Coup de maître. En deux ans, le Fiskebar s’est imposé comme LA table où le Tout-Genève se précipite. Décor hyper-tendance et sens de l’accueil érigé en art viennent booster ce succès. Mais surtout, les plats explorateurs de Benjamin Breton font chavirer tous les convives. A 26 ans, fine moustache et regard intense, le chef d’origine corse a fait de l’inspiration «scandinave» du Fiskebar sa signature. Unique.
Et pourtant, il doute: «Je ne suis jamais pleinement satisfait», avoue Benjamin. «C’est en analysant ses erreurs que l’on avance»: lucide, ce jeune chef! Alors il ne se contente pas d’avancer, il fonce. Car ce fils de deux bons vivants, né au centre de la France, a toujours adoré manger, mais il a du temps à rattraper. A l’âge de 10 ans, en effet, il tombe malade: pendant cinq ans, il navigue entre la maison et l’hôpital, avec des privations sévères côté alimentation: «C’est ce qui a exacerbé mon appétit!» A peine remis, il fait un stage en cuisine: «Là, j’ai compris que c’était ça que je voulais faire!»

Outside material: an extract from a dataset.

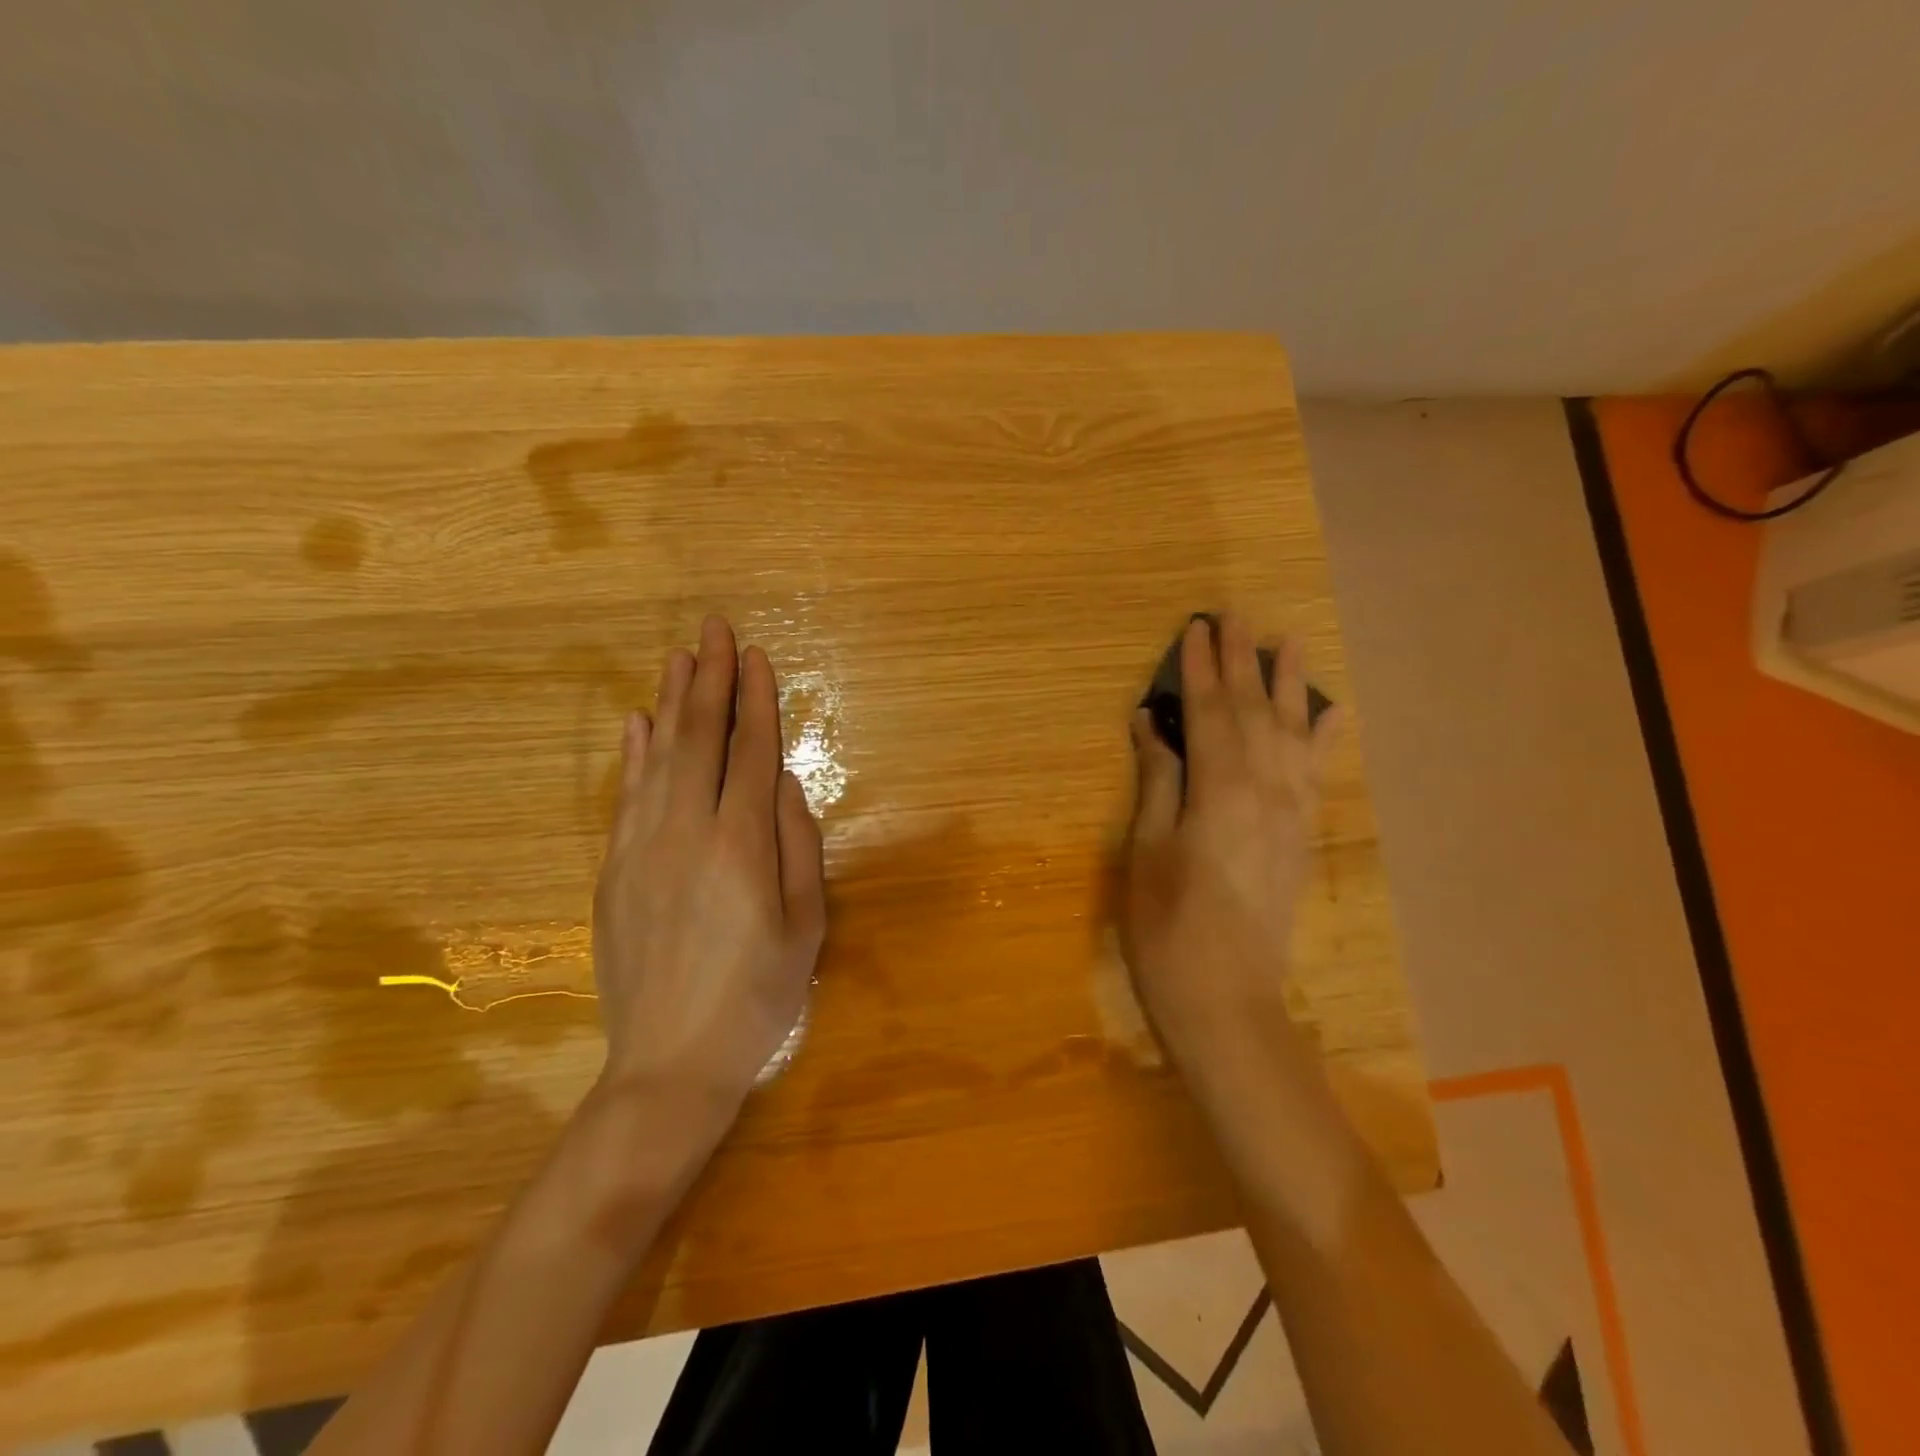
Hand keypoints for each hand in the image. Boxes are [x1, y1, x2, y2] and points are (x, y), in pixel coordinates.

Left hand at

16/20 en deux ans. A l’évidence, il avait vu juste. Sa cuisine? Elle est graphique, délicate, exploratrice: «Céleri en rosace, confit tel un bonbon dans de la graisse de canard infusée au girofle et surmontée de truffe noire», relève le GaultMillau 2020 en évoquant une «sauce étourdissante» et la «montée en puissance d’un jeune chef qui fera sans doute encore parler de lui». Mais à l’époque, ses parents l’imaginent plutôt aux études: on les comprend, car, en plus d’être un cuisinier passionné, leur fils pétille d’intérêts.
Multi-talentueux. En fait, Benjamin Breton est féru de tout, il ne lui manque que du temps pour concilier ses horaires avec ses multiples centres d’intérêt: photographe à ses heures, il adore la littérature, et se consacre volontiers à l’art moderne: «Des domaines d’activité liés à l’art et à la création, donc similaires à ce que je fais», relève Benjamin qui aime que ça bouge: «Le lycée hôtelier, je n’ai pas aimé: je voulais cuisiner, pas passer mon temps assis sur une chaise.» Alors, Benjamin se lève et, depuis, il a mis le turbo.
Carrière éclair! En apprentissage chez Ludovic Laurenty, à La Maison d’à Côté (une étoile Michelin), il obtient son brevet en un an et, très vite, il passe sous-chef. Puis il rencontre son homonyme, Benjamin Luzuy. Ensemble, ils lancent les Bottle Brothers: un, deux, trois, puis quatre restaurants! Puis il croise le chemin de Pierre Lelièvre qui met en route le Fiskebar du Ritz-Carlton Hôtel de la Paix, à Genève: «Un vrai coup de foudre amical et professionnel». Benjamin fonce et reprend les cuisines avec deux de ses compagnons de route: «On s’est approprié la carte, plus courte, et on a misé sur un menu «Inspiration» qui permet au chef de surfer au jour le jour sur les arrivages et ses inspirations.»
Repas inoubliables. Au Fiskebar, avec Samuel, le chef de salle, ils regorgent de projets: «Soigner la scénographie, raconter des histoires, transmettre des émotions afin que chaque repas, aussi éphémère soit-il, se mue en souvenir inoubliable». Mais Benjamin vise déjà plus loin: «Etre chez moi, dans une vieille ferme par exemple, en autosuffisance avec un jardin, des bêtes, des œufs frais… idéalement à 30 minutes de Genève, par exemple. J’aimerais créer une destination, avec des chambres.» En attendant, le chef collectionne les bonnes tables: Mazzia à Marseille, Frédéric Molina sur la route de Thonon, Sang-Hoon Degeimbre près de Bruxelles: «La plus grande claque que j’ai jamais prise!» En attendant la suite, à Genève, c’est chez Benjamin que les convives tombent sous le charme.